Social Sciences (Oct 2021)

Randomized Clinical Trial of Primary Care Based Online Depression Prevention Intervention: Impact on Adolescent Modifiable Factors and Behaviors

  • Kushagra B. Gupta,
  • Calvin Rusiewski,
  • Camilla Koczara,
  • Marian Fitzgibbon,
  • Mark Reinecke,
  • Joshua Fogel,
  • Linda Schiffer,
  • Miae Lee,
  • Emily Sykes,
  • Kathy Griffiths,
  • Tracy R. G. Gladstone,
  • Benjamin W. Van Voorhees

DOI
https://doi.org/10.3390/socsci10100385
Journal volume & issue
Vol. 10, no. 10
p. 385

Abstract

Read online

The developmental period of adolescence can pose a risk for the onset of depressive disorders, but is also a time when potentially modifiable factors and behaviors related to depressive episode onset can develop.

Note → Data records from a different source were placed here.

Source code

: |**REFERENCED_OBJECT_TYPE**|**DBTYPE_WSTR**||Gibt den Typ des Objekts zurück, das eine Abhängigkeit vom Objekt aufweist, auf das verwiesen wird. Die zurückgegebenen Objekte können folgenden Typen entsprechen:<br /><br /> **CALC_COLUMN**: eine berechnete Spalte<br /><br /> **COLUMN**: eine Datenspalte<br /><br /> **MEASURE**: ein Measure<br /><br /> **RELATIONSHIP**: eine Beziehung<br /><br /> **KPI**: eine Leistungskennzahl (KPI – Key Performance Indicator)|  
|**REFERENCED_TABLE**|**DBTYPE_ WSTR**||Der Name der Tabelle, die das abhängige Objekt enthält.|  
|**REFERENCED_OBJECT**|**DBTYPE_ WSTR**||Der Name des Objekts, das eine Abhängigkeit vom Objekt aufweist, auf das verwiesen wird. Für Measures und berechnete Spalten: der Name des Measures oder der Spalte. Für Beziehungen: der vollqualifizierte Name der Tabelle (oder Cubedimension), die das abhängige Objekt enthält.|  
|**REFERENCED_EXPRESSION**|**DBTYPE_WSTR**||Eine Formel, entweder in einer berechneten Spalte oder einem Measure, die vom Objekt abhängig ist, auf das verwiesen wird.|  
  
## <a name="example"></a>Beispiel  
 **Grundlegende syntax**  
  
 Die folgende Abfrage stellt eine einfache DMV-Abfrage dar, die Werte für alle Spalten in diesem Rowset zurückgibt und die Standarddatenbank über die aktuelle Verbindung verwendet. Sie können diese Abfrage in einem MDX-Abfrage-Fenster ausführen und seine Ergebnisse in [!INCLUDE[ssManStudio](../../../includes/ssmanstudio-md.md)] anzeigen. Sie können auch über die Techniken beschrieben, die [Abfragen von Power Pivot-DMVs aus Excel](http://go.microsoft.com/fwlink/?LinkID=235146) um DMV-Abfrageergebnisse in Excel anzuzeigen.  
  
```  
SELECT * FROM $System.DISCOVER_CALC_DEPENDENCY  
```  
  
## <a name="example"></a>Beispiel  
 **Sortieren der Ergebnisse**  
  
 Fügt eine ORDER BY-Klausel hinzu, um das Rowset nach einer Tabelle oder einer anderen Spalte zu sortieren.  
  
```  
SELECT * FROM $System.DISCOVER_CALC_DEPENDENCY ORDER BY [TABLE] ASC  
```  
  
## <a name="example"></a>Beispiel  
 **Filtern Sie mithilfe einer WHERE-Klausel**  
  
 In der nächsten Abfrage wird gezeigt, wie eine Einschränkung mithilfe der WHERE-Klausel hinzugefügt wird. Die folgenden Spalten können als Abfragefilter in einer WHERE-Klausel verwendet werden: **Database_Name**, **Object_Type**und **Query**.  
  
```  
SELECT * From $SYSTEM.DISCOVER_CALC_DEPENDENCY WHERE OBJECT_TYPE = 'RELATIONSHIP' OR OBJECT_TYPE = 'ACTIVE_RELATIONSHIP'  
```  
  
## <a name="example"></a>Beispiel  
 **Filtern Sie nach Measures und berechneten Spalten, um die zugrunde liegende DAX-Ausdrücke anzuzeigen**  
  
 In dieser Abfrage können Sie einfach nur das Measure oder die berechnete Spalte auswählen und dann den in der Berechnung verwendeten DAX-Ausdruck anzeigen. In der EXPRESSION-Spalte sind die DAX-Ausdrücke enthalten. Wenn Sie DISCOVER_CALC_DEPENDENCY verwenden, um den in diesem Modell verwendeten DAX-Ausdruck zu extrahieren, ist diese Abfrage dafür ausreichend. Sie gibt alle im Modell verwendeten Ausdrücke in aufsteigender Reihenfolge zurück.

An online health intervention can provide an opportunity to reach at-risk adolescents in between primary care visits and could impact these modifiable factors and behaviors to support healthy development. We explore the Competent Adulthood Transition with Cognitive-Behavioral, Humanistic, and Interpersonal Therapy (CATCH-IT), a self-directed online cognitive behavioral therapy prevention intervention, and its impact on modifiable factors and behaviors related to: (1) program completion, (2) normative adolescent development, (3) coping, (4) family relations, (5) general health behaviors, and (6) externalizing behaviors, in a primary care sample of adolescents at intermediate to high risk of developing depression. Adolescents were enrolled into either CATCH-IT or Health Education (HE) control group and followed for 24 months. CATCH-IT improved some factors related to program completion (e.g., motivation, recommendation to peers for depression prevention, and physician positive relationship), coping (e.g., perceived behavior change), and family relations (e.g., parental psychological control, sibling relative status) as compared to HE. HE improved normative adolescent development (e.g., health and loss life events) as compared to CATCH-IT. CATCH-IT utilized in primary care may benefit some at-risk adolescents in selective factors and behaviors.